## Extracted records
* * * * *

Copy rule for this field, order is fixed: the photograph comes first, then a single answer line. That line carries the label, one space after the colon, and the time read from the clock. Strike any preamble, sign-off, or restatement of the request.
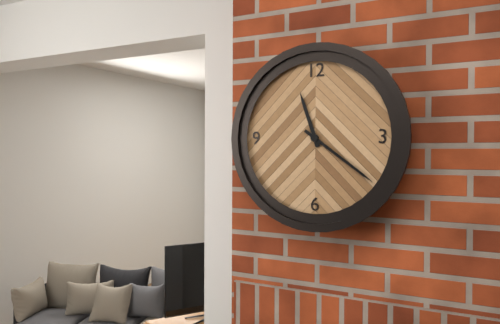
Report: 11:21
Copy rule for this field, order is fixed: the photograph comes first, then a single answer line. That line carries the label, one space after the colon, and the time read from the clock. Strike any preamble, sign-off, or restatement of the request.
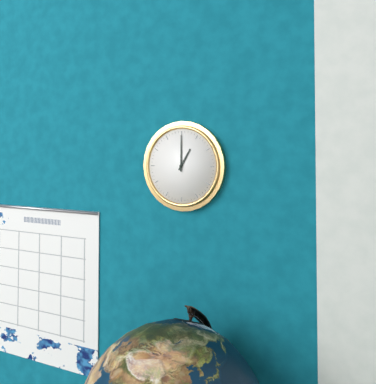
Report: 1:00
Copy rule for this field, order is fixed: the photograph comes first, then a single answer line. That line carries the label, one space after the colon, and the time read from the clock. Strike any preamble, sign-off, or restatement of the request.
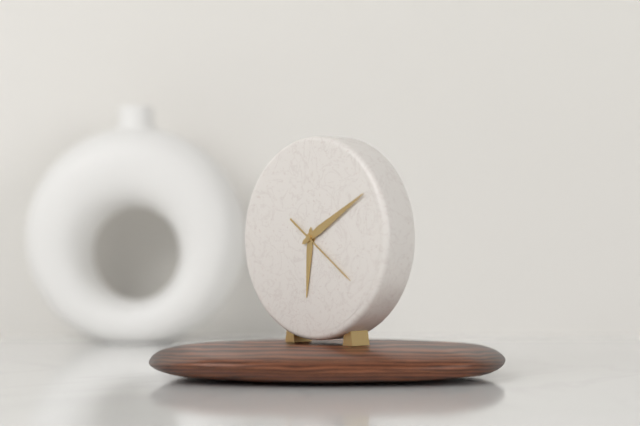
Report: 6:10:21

* * * * *

## Requirement
Write the whole listing above out again word for word, leaving out the pictures.

## Right answer
Copy rule for this field, order is fixed: the photograph comes first, then a single answer line. That line carries the label, one space after the colon, and the time read from the clock. Strike any preamble, sign-off, or restatement of the request.
Report: 11:21
Copy rule for this field, order is fixed: the photograph comes first, then a single answer line. That line carries the label, one space after the colon, and the time read from the clock. Strike any preamble, sign-off, or restatement of the request.
Report: 1:00
Copy rule for this field, order is fixed: the photograph comes first, then a single answer line. That line carries the label, one space after the colon, and the time read from the clock. Strike any preamble, sign-off, or restatement of the request.
Report: 6:10:21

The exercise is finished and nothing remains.